主体的に生きる自分、自分の内側からあふれでてくる興味や好奇心こそが、学力や知力の源になる。
それらを育ててくれるのが、乳幼児期の緊密な親と子の情緒的なやりとりの世界。
・親に愛されているという気持ちが、自分を愛する気持ちを育て、人にたいする思いやりの気持ちへとつながっていく。
・情緒の発達が、知的な発達を引っ張っていく
楽しさや喜びの感情を誘発し、維持させる最大のものが、お母さんの情緒的な応答性。
・赤ちゃんの情緒を自分に向けられたサインとして受け止め、メッセージを読み取ってゆく感受性をもっていること。試行錯誤しながら、子どもの要求にあわせようとしていく調節力が求められる。
・心の「ぴったり感」
わかってもらえたうれしさと、わかってあげられれた喜びが重なる。
自分がだれかと「共にある」「わかちあう」「共有する」という感覚が芽生える。
・ほったらかされているのではないけれど、余計なことはされない、という体験が、現代は足りない。
・援助職として
漠然とした不安感を受け止める。
だれかが自分を理解しようとしてくれている、自分の気持ちをわかろうとしてくれているという感覚は、人の心を開かせる。

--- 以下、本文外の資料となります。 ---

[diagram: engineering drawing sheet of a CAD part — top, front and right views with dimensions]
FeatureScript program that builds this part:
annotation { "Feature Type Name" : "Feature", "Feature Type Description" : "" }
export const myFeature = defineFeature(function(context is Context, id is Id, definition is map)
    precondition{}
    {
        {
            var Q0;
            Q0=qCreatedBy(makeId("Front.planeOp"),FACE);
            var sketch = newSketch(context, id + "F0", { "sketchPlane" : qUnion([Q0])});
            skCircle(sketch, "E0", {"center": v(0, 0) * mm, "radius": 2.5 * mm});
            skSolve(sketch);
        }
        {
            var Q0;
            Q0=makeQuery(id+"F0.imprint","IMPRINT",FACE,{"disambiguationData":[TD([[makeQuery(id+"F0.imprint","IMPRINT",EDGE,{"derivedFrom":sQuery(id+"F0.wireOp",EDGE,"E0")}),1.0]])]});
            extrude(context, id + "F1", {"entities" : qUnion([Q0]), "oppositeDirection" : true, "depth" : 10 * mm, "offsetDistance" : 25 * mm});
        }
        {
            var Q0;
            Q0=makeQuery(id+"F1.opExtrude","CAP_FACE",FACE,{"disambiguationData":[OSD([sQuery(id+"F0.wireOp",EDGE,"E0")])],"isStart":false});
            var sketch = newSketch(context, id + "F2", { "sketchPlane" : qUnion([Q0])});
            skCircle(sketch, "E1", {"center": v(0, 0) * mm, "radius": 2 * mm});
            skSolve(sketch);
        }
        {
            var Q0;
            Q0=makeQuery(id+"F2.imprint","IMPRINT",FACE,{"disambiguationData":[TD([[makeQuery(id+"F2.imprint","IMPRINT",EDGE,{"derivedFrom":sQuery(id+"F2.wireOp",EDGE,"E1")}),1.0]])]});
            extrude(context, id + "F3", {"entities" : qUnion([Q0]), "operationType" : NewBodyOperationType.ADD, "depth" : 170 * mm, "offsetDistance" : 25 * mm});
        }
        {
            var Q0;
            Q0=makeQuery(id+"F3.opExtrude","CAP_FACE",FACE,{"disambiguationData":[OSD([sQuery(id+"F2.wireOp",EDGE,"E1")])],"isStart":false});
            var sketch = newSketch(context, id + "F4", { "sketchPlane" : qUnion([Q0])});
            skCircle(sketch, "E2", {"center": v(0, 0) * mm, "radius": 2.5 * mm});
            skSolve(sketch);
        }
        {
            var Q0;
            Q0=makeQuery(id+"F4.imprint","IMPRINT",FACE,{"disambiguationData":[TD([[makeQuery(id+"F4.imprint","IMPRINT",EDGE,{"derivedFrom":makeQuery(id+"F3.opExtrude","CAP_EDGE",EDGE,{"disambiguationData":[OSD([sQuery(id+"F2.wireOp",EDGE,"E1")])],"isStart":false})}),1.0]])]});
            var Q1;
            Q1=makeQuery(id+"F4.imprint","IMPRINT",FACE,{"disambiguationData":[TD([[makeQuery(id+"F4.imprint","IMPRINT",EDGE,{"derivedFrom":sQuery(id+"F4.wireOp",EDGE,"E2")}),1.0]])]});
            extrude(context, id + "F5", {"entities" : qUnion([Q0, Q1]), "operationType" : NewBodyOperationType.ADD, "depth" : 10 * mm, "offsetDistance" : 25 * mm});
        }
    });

それが母親自身の自助作用の活性化を促し、心の欠損感を回復していくことにつながる。
・子育ては、相互的・互恵的な関係性の過程
・子どもは不思議なもので、育ててもらいながら、育てている側をも育ててしまう。
・人と関わりたいけど、悩むことが怖いから、悩まないようにして生きている若者たち。「関係」のなかに身をおくことによって生じる軋轢や摩擦をさけるために、
「関係」によって得られる、かけがえのない、精神的に豊かな世界から離れてしまっている。
苦しいからこそ、深い喜びがある
・子どもを授かることによって与えられた不安は、
子どもと自分自身との関係性を見直していくことによってしか、解決しえない。
人間であるかぎり不安はなくならない。